CB: So the first thing we need to do is get everyone off the streets that want shelter. Yesterday, I was at an encampment with advocates and their thinking is that it’s close to 9,000 people living in squalid conditions. I went inside those camps and you’re talking about rats the size of small dogs; women, black women in particular, who are being repeatedly raped; people are living in feces…it’s horrific. We have dozens of city-owned buildings that we can open up, partition, put bathrooms and showers in them, and wrap those buildings with social services. But getting shelter cannot be conditional upon whether or not someone chooses to accept services. Right? That’s part of why our unhoused communities don’t want to go inside a lot of these places. In addition to the fact that what the mayor has been doing are more like open-air jails. But just because you’re unhoused doesn’t mean you don’t want or deserve self-determination.
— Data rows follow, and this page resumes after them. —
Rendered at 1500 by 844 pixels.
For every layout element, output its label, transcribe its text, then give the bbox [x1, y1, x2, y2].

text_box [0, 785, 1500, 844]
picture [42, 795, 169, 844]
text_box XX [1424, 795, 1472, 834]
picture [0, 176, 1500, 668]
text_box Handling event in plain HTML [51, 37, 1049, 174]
The second is we need—I don’t even want to use the word affordable, because affordable in Oakland is insane—we’re talking about low, low income; low income and workforce housing. We’ve got land that we can build that housing on instead of selling it off to the highest bidder, who are going to build market-rate high rises for $8,000 a month. We need to be working in partnership with developers, and particularly non-profit developers to build the houses we actually need. I’m also very interested in working with the county to create county-wide land trust programs which would allow us to put thousands of units into the categories of housing we need. And then we need jobs, because 80 percent of the unhoused in Oakland are formerly housed. A lot of these people are going to work from encampments. We need living wage jobs, and so we’ve got to attract businesses that share Oakland’s values, that will pay living wage jobs. We need to invest city dollars in workforce development training which we don’t do right now.
TR: What’s your strategy between now and election day?
CB: I’m hitting the pavement. I’m hitting the phones. I’ve got house parties and fundraisers, more than I can imagine. House parties have actually been unique to our campaign; we’ve had so many house parties and people fundraising. So I just plan to be in the streets, with the folks, day in and day out for the next 10 days.
TR: How’s the money going?
CB: Money is going well. I mean, my folks want it to be better, and I want it to be better. But we have raised—raised, not given ourselves—more than any other challenger. So we just filed yesterday, and we have $154,000 and we still have several fundraising emails to go out, several fundraising events to happen. My guess is that we’ll close close to 200k. But no debt. We have no campaign debt whatsoever, which is very exciting.
TR: For those undecided voters, what do you say to them?
CB: My pitch to them is ... you came to Oakland for a reason, or you love Oakland for a reason. You love our art and our culture; our grit and our grind; our resistance; our political history; our diversity and our commitment to progressive values. If that’s true, you need to fight for it on Nov. 6 and you need to elect someone that’s not just a progressive Democrat in name only, but someone who was progressive and walking their walk before election season. Research people, check their receipts. See who’s been in the trenches and you’ll find that I’m the only candidate in this race that has a track record of accountability, transparency, and working in partnership with the people to build progressive change.
*When I followed up with Brooks for specific examples of Libby Schaaf’s treatment of survivors of state violence, she responded with this: “When 18-year-old Alan Blueford was shot in the back by then OPD Officer Miguel Masso and his father was pleading for justice in tears at a city council meeting, then-councilwoman Schaaf repeatedly tried to interrupt him because his ‘time was up.’ At the height of the BLM movement in 2015, Schaaf spent her entire first day in office with law enforcement and, subsequently, when seven black men were killed under her watch by OPD, she never once reached out to any of the impacted families.”